[Estratto del documento]

▬▬▬▬▬▬▬▬▬▬

Era già sistemata nella teglia ma il ristoratore si è accorto che quella cernia da quasi due chili era ancora viva: si è commosso e l’ha fatta liberare in mare, non prima di averle dato un nome, ‘Marta’. Succede a Camogli.

Il ristoratore, ex poliziotto della Stradale appassionato di cucina e titolare di un ristorante, era appena rientrato in cucina quando ha visto nella teglia la cernia pescata quella stessa mattina. ‘Marta’ era ancora viva, apriva e chiudeva le branchie come se non volesse rassegnarsi a finire arrosto. Si sono probabilmente guardati negli occhi e così Riccardo Braghieri, questo il nome del titolare del ristorante Cucù, si è commosso davvero: “in cucina questa volta ci siamo impietositi tutti perché quella cernia sistemata in una pirofila ancora viva – ha detto -.

▬▬▬▬▬▬▬▬▬▬

[Istruzioni]
A – Nell'articolo sulla cernia di Camogli, come si chiama il ristorante di Riccardo Braghieri?
B – Riprendi l'articolo sulla cernia liberata a Camogli e proseguilo dopo l'ultima frase riportata.

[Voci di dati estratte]
▬▬▬▬▬▬▬▬▬▬

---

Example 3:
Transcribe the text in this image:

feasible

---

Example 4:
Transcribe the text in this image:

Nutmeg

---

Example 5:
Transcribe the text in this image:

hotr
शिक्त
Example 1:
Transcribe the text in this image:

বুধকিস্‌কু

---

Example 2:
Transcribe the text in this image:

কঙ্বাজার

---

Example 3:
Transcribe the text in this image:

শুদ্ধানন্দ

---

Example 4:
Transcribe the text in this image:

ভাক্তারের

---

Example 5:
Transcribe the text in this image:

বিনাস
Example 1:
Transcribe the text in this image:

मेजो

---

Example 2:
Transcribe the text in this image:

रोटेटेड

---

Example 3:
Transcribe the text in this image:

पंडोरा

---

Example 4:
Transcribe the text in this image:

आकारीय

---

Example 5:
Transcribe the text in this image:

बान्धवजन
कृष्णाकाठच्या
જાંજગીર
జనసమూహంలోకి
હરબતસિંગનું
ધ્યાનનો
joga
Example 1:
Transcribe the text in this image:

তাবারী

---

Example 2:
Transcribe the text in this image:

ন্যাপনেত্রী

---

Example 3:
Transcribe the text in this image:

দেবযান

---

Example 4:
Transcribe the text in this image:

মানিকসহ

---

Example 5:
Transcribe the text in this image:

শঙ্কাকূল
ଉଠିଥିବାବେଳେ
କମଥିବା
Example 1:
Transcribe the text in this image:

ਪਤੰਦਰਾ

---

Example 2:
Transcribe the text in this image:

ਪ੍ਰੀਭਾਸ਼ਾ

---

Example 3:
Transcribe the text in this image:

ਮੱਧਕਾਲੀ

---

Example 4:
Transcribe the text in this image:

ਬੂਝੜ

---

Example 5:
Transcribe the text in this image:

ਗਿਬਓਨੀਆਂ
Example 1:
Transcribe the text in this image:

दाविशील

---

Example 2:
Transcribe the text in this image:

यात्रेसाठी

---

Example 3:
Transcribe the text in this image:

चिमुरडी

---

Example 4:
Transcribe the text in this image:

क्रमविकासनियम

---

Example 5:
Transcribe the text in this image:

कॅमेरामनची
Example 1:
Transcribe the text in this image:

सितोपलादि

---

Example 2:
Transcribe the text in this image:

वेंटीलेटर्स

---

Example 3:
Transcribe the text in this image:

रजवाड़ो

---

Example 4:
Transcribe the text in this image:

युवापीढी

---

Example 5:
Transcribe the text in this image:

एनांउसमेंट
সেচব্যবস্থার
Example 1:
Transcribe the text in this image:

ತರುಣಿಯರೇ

▬▬▬▬▬▬▬▬▬▬

[Risultati dell'esercizio]
A – Il ristorante si chiama Cucù.

B –
Muoveva le branchie come se non volesse rassegnarsi alla morte. Era commovente, così tutti insieme abbiamo deciso: l’abbiamo affidata a un cliente che si è offerto di riportarla in mare”. Il bello è che lui – ha detto ancora Braghieri -, commosso come me mi ha anche proposto di restituirmi i 70 euro che avevo pagato al pescatore. Gli ho risposto di no: Marta l’avevo comprata e io la volevo liberare”.

Il cliente ha sistemato il grosso pesce in catino e dopo avere raggiunto la vicina spiaggia ha camminato per un paio di metri con i piedi in acqua. Poi ha liberato Marta che con un guizzo ha festeggiato lo scampato pericolo e la ritrovata libertà in fondo al mare.